Your list of must-see, fun, insightful, and very Los Angeles art events this month, including the Maya Codex of Mexico at the Getty, Beatrice Wood, Trenton Doyle Hancock, and more.
October will have us looking back and forward simultaneously in Los Angeles, with historical shows alongside new bodies of work from contemporary artists. These start 1,000 years back with the Maya Codex of Mexico (Códice Maya de México) at the Getty, then jump to the 20th century with exhibitions devoted to the “Mama of Dada” Beatrice Wood at LA Louver, and a homage to the late transgressive performance artist Bob Flanagan at Kristina Kite. At Shulamit Nazarian, Trenton Doyle Hancock reveals the latest chapter of his ongoing, idiosyncratic saga, while new hand-crocheted sculptures by Luis Flores are on view at Craft Contemporary.

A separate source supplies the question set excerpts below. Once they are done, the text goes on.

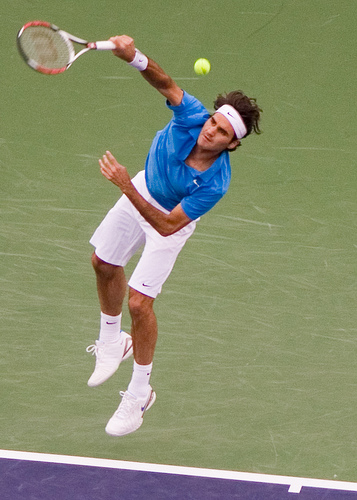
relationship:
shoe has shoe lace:
[86, 329, 133, 385] [84, 343, 101, 357]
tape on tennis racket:
[95, 36, 117, 48] [15, 19, 120, 73]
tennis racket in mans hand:
[15, 19, 120, 73] [106, 30, 135, 64]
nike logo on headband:
[225, 110, 234, 118] [214, 104, 249, 139]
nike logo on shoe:
[137, 394, 151, 414] [86, 329, 133, 387]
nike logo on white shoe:
[137, 394, 151, 414] [86, 326, 137, 397]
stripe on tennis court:
[0, 449, 357, 494] [0, 0, 357, 498]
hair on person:
[220, 86, 282, 141] [87, 31, 258, 436]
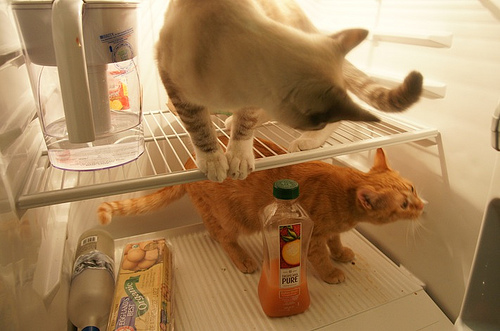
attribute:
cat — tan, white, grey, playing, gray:
[145, 0, 429, 181]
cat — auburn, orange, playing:
[97, 130, 433, 289]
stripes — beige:
[158, 59, 430, 155]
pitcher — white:
[6, 1, 161, 178]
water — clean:
[28, 107, 151, 174]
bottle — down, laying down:
[56, 222, 120, 329]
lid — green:
[269, 177, 304, 201]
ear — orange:
[351, 178, 380, 217]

TRENTON DOYLE HANCOCK: GOOD GRIEF, BAD GRIEF, SHULAMIT NAZARIAN, LOS ANGELES, SEPTEMBER 17– OCTOBER 29, 2022. COURTESY OF THE ARTIST AND SHULAMIT NAZARIAN, LOS ANGELES. PHOTO: ED MUMFORD.

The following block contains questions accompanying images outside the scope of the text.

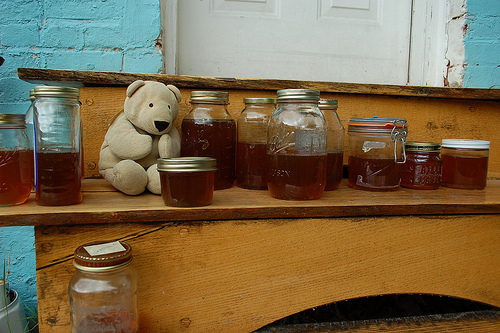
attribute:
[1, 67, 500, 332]
wood — brown, being used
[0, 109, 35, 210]
jar — glass, clear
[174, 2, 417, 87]
door — white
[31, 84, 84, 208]
jar — half full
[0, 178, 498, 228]
shelf — wood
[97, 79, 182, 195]
bear — toy, beige, old, stuffed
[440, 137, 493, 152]
lid — white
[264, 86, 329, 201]
jar — half filled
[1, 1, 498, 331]
wall — brick, blue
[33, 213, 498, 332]
step bottom — arched, cracked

Trenton Doyle Hancock: Good Grief, Bad Grief
Pulling from autobiography, comic books, art history, religion, and other disparate sources of high and low culture, Trenton Doyle Hancock has been building an expansive universe over the past twenty-five years. Good Grief, Bad Grief features characters central to his mythology — Torpedo Boy, Hancock, and the malevolent Vegans. Engaging and enigmatic, Hancock’s layered works invite us to confront the tangled intersection of identity, race, and art.